Wura-Natasha Ogunji is a visual artist and performer. Her works include drawings hand-stitched into tracing paper, videos and public performances. Her work is deeply inspired by the daily interactions and frequencies that occur in the city of Lagos, Nigeria, from the epic to the intimate. Ogunji’s performances explore the presence of women in public space; these often include investigations of labor, leisure, freedom and frivolity.
The magazine will feature exclusive interviews with artists, scientists, writers and creative thinkers.
History, memory, masculinity and power balance are central themes in Marc Bauer’s work that consist for a major part of black and white drawings, but extends to animation film, ceramics, oil paint and sculpture. He describes drawing as “a way for me and the viewer, to comprehend reality in all its complexity – subjectively, politically, symbolically – and show how history, memory and shifting power structures shade the present.”
Annie Cattrell’s practice is often informed by working with specialists in neuroscience, meteorology, engineering, psychiatry and the history of science. This cross-disciplinary approach has enabled her to learn about cutting edge research and in depth information in these fields. She is particularly interested in the parallels and connections that can be drawn within these approaches in both art and science.
Grant Maxwell is the author of ‘The Dynamics of Transformation: Tracing an Emerging World View’, ‘How Does It Feel?: Elvis Presley, The Beatles, Bob Dylan, and the Philosophy of Rock and Roll’, and ‘Beyond Plato’s Cave’. He has served as a professor at Baruch College and Lehman College in New York, and he has written for the American Philosophical Association blog, American Songwriter magazine, and the Journal of Religion and Popular Culture.

Tasks:
**A)** Answer these questions from the profiles above:
(i) Which city's daily interactions inspire Wura-Natasha Ogunji's work?
(ii) Besides drawing, what materials and forms does Marc Bauer's work extend to?
(iii) At which two colleges has Grant Maxwell served as a professor?
**B)** Extend the profiles above, picking up after the final sentence about Grant Maxwell.

Data extract:
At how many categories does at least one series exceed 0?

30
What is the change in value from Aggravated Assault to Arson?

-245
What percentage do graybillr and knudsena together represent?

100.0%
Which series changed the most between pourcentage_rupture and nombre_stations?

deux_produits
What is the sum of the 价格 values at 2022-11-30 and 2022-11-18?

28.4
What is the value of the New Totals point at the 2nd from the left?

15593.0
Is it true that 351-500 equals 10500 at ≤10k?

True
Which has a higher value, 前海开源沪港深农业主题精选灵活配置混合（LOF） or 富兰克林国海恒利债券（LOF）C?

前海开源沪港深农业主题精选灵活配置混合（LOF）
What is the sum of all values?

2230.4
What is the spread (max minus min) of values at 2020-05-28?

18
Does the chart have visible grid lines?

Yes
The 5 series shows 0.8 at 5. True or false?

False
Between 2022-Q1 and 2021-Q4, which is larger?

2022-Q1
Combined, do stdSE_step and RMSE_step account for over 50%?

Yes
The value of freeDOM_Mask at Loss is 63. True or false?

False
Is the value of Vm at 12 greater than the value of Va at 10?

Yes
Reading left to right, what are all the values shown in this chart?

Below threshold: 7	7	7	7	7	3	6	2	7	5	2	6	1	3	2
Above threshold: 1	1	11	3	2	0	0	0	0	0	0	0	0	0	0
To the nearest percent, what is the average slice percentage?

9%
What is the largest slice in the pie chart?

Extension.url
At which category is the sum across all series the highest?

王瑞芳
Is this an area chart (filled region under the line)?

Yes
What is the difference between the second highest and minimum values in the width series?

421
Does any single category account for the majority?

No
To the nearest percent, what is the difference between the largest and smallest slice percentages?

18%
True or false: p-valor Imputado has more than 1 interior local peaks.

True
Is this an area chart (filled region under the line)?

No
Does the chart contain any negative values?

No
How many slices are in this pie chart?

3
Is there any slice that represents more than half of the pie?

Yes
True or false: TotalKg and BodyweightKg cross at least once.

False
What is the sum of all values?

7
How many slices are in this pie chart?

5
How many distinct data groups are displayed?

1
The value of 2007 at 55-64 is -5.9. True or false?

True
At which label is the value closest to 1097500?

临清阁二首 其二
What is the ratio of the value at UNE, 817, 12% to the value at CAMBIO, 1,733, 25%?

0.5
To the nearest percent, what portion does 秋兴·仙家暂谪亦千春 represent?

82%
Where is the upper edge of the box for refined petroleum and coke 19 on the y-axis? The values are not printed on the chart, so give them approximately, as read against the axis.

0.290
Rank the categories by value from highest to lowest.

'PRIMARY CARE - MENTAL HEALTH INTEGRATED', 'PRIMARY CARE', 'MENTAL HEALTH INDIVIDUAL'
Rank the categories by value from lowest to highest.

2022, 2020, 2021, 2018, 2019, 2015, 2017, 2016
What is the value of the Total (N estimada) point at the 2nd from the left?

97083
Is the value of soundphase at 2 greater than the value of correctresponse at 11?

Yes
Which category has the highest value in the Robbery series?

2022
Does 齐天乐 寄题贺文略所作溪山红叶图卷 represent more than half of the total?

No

Outputs by task:
**A)**
(i) Lagos, Nigeria
(ii) Animation film, ceramics, oil paint and sculpture
(iii) Baruch College and Lehman College

**B)**
Micaela Lattanzio is a Roman photographer and artist who explores the fragmentation of female identity through the deconstruction and the subsequent reworking of female portraits. Her work explores the intricate paths of consciousness and self-awareness, the body and is a reflection on social relationships, on the specific weight that our presence has in our environment.
“My studio practice often fuses common household materials and ordinary life activities with semi-exotic art textures, supplies and procedures. I mix forms of art and life with emotional and ideological premises that culminate in artifacts that seem to find solace in concrete irreverence.”
Brett Reif is influenced by Arte Povera and specializes in non-traditional media wall work, sculpture and installation. His use of common household materials, surfaces and objects along with raw, natural objects to create drawings, paintings, reliefs, sculptures and installations, nurtures home materials to embody our stress, conflict, hope and fear.
Todd McLellan is a photographer and fixer from Canada. He was formally educated in photography at the Alberta University of the Arts but gained the bulk of his knowledge working in the field. He works both in the commercial photography/motion world as well as developing his personal work. His most recent photo series ‘Things Come Apart’ is a teardown of our everyday objects. The series is also currently touring North America with the Smithsonian Institution Traveling Exhibition Service (SITES) until 2021.
“My work is an exploration of complex systems in nature, and the dynamic interplay of structure and contingency that makes up the universe. I begin with spirals as a basic unit of configuration. Using compressed air to create and move small currents of paint, I yield control to my materials so that these basic units become force fields, drawing energy within themselves like a vortex and radiating it outward. As they bump up against one another, and overlap, they create interference patterns and complex interstitial spaces. These vibrate in a dynamic interplay in which nothing is static, where “positive and “negative” spaces shift in relation to one another in the shifting light.”
Harold Offeh is an artist working in a range of media including performance, video, photography, learning and social arts practice. Offeh, often employs humour as a means to confront the viewer with historical narratives and contemporary culture and is interested in the space created by the inhabiting or embodying of history.
Leah Clements’s practice is concerned with the relationship between the psychological, emotional, and physical, often through personal accounts of unusual or hard-to-articulate experiences. Her work also focuses on sickness / cripness / disability in art, in critical and practical ways.
In March 2019, Leah launched ‘Access Docs for Artists’: an online resource made in collaboration with Lizzy Rose and Alice Hattrick to help disabled artists create and use access documents.